By Vish KhannaHe is a sex maniac but you've chosen to divulge his innermost thoughts, as plainly as possible. Y'know, the thing that was important to me was that this character, as monstrous as he is, is recognizable to us. Or that we actually recognize something of ourselves in this particular character. It's an examination of the sexually predatory seam that runs through the male psyche that, happily, a lot of men that I've talked to about this book have admitted feeling.
You really feel like you're revealing something about men in this book. I think so, yeah―something that men get very uncomfortable talking about. And women seem to be very thankful for the creation of this particular character because it seems to expose something in men that they've long suspected (chuckles).
It's insightful, I see.

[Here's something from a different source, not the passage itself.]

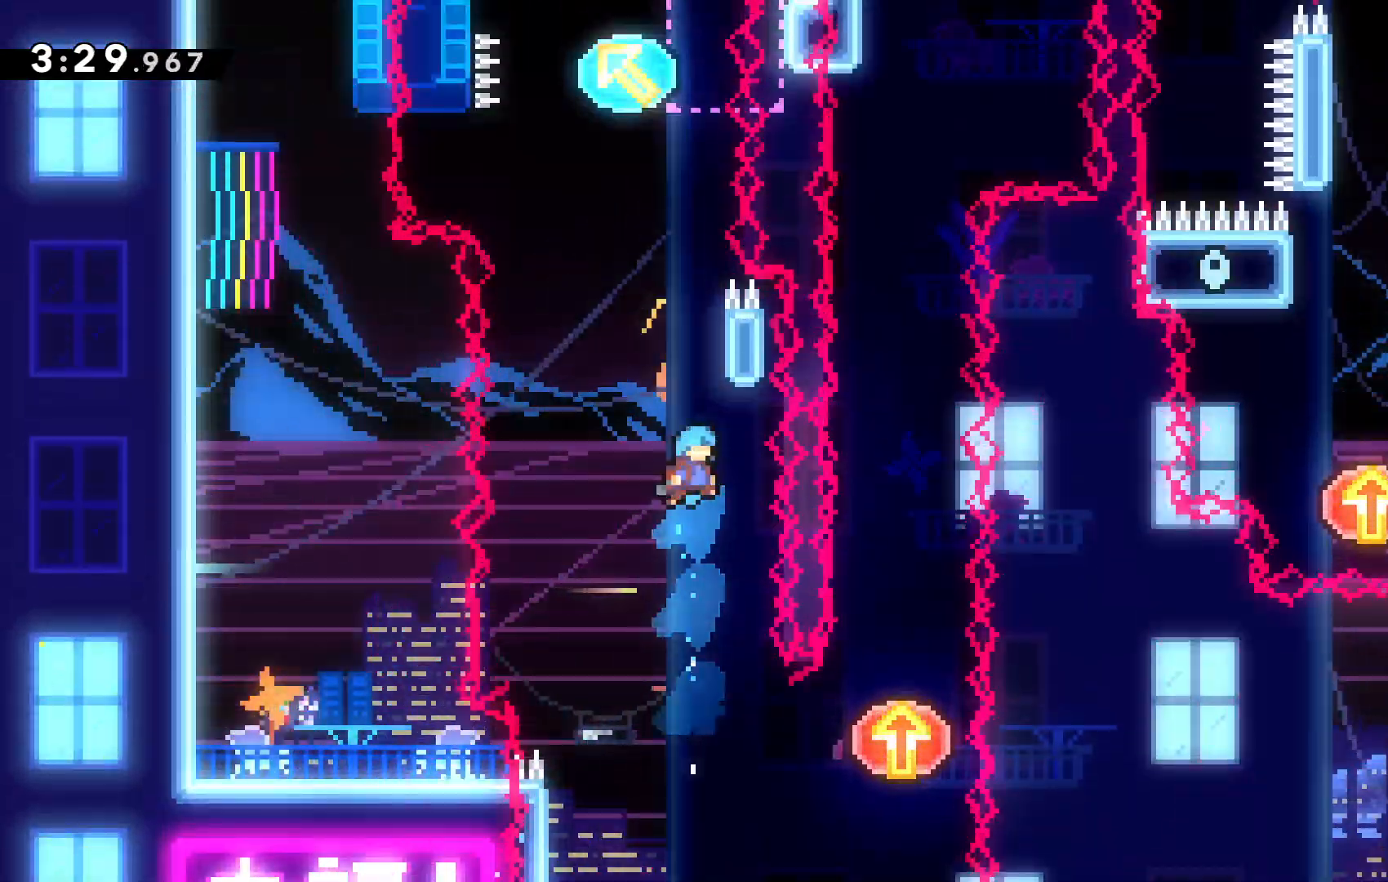
{"keys": ["up"], "events": [[134, "left", "down"], [234, "up", "up"], [334, "up", "down"], [367, "x", "up"], [434, "left", "up"]]}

Music figures heavily in this book, particularly that of female artists like Kylie Minogue and Avril Lavigne, whose body parts are described in vivid detail here. What were you trying to convey about Bunny based on his musical tastes? I think Bunny's not really that concerned with music, right? He's more concerned with who's making the music. So, he's a big fan of Beyoncé, Avril Lavigne, Kylie Minogue, and so on.
Beautiful, beautiful women. Yeah, very beautiful women.
But he does seem to get into the songs, eroticizing the music itself. That particular song, yeah. I don't want to go into detail about that Kylie Minogue song, "Spinning Around." But yes, that's his theme song for various reasons, which you'll find out if you read the book.
You've proven to be one of the most prolific and compelling songwriters of our time yet your output as a novelist has resulted in two books, released 20 years apart. How do you suppose your work as an author relates to your impulse to write music? Well y'know, I'm basically a musician, a songwriter. That's what I'm primarily concerned with. That's what I've put an enormous amount of time into doing over the years. But I don't think I could've done that or carried on making records unless I was doing other things as well. Once I've made a record, it takes a lot out of me to do that and the desire to get as far away as possible is intense. So, I do something else ― write a screenplay or, in this case, write a novel. I find that kind of reignites my desire to get back into music again. Very soon after writing The Death of Bunny Munro, I went back into the studio and recorded a new Grinderman record. So, these other projects that I work on, really keep the music alive.
Do they happen simultaneously? No, no they don't.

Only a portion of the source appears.